We will go through “centering”, “decorrelating”, and “sphering”, which are the preprocessing steps for machine learning or statistical analysis.

Understanding the Design Matrix X

• Suppose X is a $n\times d$ design matrix. It contains n data points (samples) with d dimensions (features).
• Each row represents a single sample (point in d-dimensional space) $x_i^T$.

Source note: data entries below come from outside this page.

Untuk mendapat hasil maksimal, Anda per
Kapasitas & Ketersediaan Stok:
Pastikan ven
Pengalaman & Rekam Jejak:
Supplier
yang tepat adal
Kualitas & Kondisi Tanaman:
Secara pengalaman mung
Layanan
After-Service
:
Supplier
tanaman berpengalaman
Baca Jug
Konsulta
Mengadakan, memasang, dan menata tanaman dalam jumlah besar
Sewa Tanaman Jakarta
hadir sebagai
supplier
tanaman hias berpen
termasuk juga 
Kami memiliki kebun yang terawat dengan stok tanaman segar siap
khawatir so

$$X=\left[\begin{array}{c}{x}_1^T\\ x_2^T\\ ⋮\\ x_n^T\end{array}\right]$$

Centering the Matrix X

• Centering is basically the same as subtracting the mean from all data points. In other words, we subtract the mean of all rows from each row.
• The new matrix $\dot{X}$ has approximately zero mean. $$\dot{X}=X-{\mu }^T$$

Why do we do this?

• Many statistical methods assume that the data is centered around zero. In PCA, for example, it’s important to center the data before computing the eigenvalues.
• It also simplifies the estimation of covariance matrix.
• [ - ] It prevents Bias in machine learning models that might otherwise be influenced by the scale of the data.

Sample Covariance Matrix

• Measures how different features in the data vary together.
• With a centered Matrix $\dot{X}$, the sample covariance matrix is defined as:

$$Var(R)=\frac{1}{n}{\dot{X}}^T\dot{X}$$

The general covariance formula is that:

$$Var(R)=\frac{1}{n}\sum _{i=1}^n(x_i-{\bar{x}}_i)(x_i-{\bar{x}}_i{)}^T$$ $$=\frac{1}{n}\sum _{i=1}^n{x}_i{x}_i^T$$ $$=\frac{1}{n}{X}^{T}X$$

Decorrelating $\dot{X}$

• When we decorrelate a dataset, we are transforming it into a new coordinate system where the features become uncorrelated. This is useful because many machine learning algorithms work better when features are independent.
• We want to decorrelate to make the covariance matrix diagonal. To remove correlation, we apply an eigenvector transformation:

$$Z=\dot{X}V$$

where, V is the eigenvectors of Var(R), that is $Var(R)=V\Lambda V^T$. The diagonal values of $\Lambda$ represent the variance along the eigenvector axes. We do right multiply instead of left because the $\dot{X}$ is a design matrix with rows being the data, and rowvar = False in numpy covariance.

Thus, Variance of Z will be:

$$Var(Z)=\frac{1}{n}{Z}^{T}Z$$ $$=\frac{1}{n}(V^T{\dot{X}}^T\dot{X}V)$$ $$=V^{T}Var(R)V$$ $$=V^{T}V\Lambda V^{T}V$$ $$Var(Z)=\Lambda$$

Sphering / Whitening

• Make all features have unit variance.
• We get this by applying: $$W=\dot{X}Var(R{)}^{-1/2}$$

$$Var(W)=I$$

Why do we do this?

• In algorithms like SVM and neural networks, some features might have much larger values than others.
• These algorithms could give larger importance to larger valued features.
• Thus, by sphering / whitening, we normalize all the features, ensuring that all the features contribute equally.